Section 5. Proceedings by or in the Right of the Company . Indemnitee shall be entitled to the rights of indemnification provided in this Section if, by reason of his Company Status, he is, or is threatened to be made, a party to any threatened proceeding or completed Proceeding brought by or in the right of the Company to procure a judgment in its favor. Pursuant to this Section, Indemnitee shall be indemnified against Expenses actually and reasonably incurred by him or on his behalf in connection with any such Proceeding if he acted in good faith and in a manner he reasonably believed to be in or not opposed to the best interests of the Company. Notwithstanding the foregoing, no indemnification against such Expenses shall be made in


respect of any claim, issue or matter in any such proceeding as to which Indemnitee shall have been adjudged to be liable to the Company if applicable law prohibits such indemnification unless the Court of Chancery of the State of Delaware, or the court in which such Proceeding shall have been brought or is pending, shall determine that indemnification against Expenses may nevertheless be made by the Company.

**Required work**
1. According to Section 5, which Delaware court is named as one that may determine that indemnification against Expenses may still be made?
2. Decide whether each statement agrees with Section 5, answering yes or no and quoting the words that settle it: (a) Section 5 applies to proceedings brought by or in the right of the Company. (b) Indemnitee is covered for Expenses incurred on his behalf, not only those he incurred himself. (c) Only the Court of Chancery of the State of Delaware may allow indemnification after Indemnitee is adjudged liable to the Company.
3. Transcribe Section 5 word for word, the stretch from "respect of any" through "by the Company.".

Stored data:
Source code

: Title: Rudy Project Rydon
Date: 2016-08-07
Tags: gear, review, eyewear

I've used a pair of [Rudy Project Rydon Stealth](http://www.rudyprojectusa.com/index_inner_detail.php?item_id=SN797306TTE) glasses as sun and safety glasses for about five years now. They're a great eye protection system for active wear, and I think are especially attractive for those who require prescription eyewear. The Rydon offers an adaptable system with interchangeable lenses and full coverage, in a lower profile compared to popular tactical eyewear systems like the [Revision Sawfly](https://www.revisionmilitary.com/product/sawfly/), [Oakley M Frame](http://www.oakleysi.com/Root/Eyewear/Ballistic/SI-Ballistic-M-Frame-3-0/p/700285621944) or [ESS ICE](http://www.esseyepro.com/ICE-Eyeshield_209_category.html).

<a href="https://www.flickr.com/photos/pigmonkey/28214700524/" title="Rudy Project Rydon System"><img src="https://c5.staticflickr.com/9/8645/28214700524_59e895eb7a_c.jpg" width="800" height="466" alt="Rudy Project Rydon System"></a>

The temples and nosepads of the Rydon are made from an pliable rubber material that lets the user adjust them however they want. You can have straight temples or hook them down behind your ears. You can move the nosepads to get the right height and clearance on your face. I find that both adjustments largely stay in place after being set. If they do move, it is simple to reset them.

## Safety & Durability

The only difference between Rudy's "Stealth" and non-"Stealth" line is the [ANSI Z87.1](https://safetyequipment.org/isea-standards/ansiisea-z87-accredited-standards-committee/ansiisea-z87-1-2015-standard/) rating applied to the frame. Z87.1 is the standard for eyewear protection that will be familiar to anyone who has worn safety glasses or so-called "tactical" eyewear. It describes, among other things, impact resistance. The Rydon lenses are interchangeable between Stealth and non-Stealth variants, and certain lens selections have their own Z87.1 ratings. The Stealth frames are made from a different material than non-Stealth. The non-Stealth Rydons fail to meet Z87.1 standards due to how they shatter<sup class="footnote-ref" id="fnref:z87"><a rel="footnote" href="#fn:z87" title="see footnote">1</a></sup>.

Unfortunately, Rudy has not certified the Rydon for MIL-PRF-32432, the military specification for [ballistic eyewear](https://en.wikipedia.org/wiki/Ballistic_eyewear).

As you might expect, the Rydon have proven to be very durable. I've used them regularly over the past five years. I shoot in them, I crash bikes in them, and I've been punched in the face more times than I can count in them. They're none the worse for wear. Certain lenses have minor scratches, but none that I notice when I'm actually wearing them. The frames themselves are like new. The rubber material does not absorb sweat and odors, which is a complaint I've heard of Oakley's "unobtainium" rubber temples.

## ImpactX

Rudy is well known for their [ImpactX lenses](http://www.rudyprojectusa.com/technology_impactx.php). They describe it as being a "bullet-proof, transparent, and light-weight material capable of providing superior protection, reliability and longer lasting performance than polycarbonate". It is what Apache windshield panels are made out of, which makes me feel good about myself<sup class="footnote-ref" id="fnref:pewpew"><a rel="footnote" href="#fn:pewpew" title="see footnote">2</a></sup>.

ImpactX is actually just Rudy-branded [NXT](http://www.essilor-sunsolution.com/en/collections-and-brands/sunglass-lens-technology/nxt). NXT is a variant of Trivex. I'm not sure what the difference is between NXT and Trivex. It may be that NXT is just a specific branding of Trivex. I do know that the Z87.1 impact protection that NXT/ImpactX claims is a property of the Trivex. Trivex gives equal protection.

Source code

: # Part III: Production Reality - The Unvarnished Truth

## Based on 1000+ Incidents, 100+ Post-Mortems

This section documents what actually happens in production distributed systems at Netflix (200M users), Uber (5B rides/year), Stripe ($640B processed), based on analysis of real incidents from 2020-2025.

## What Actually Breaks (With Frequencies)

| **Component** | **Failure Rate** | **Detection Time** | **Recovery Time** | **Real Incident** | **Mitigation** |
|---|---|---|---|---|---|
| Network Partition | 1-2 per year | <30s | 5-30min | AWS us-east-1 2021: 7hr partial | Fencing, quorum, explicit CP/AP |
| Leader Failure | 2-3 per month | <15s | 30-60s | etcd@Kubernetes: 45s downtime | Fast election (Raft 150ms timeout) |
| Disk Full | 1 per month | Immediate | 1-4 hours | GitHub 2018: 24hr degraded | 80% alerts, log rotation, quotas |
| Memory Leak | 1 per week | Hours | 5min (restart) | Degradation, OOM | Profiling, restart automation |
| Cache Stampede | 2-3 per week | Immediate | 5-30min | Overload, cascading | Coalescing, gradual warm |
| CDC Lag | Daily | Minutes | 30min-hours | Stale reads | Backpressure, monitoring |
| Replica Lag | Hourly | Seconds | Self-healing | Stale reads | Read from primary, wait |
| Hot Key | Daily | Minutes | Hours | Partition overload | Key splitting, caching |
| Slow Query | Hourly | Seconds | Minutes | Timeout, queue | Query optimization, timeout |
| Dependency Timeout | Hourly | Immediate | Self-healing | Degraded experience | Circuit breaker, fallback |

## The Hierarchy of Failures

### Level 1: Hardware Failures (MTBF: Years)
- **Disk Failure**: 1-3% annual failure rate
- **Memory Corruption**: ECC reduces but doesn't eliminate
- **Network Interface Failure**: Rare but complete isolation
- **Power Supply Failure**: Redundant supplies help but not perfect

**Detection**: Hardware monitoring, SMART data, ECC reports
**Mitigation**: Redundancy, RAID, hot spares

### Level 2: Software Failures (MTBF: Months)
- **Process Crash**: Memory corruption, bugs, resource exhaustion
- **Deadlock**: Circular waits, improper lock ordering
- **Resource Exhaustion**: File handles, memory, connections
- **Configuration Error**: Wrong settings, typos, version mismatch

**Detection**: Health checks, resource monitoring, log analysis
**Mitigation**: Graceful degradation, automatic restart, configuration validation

**Answers to the tasks**
1. The Court of Chancery of the State of Delaware.

2.
(a) Yes: "brought by or in the right of the Company to procure a judgment in its favor"
(b) Yes: "Expenses actually and reasonably incurred by him or on his behalf"
(c) No: "or the court in which such Proceeding shall have been brought or is pending"

3.
respect of any claim, issue or matter in any such proceeding as to which Indemnitee shall have been adjudged to be liable to the Company if applicable law prohibits such indemnification unless the Court of Chancery of the State of Delaware, or the court in which such Proceeding shall have been brought or is pending, shall determine that indemnification against Expenses may nevertheless be made by the Company.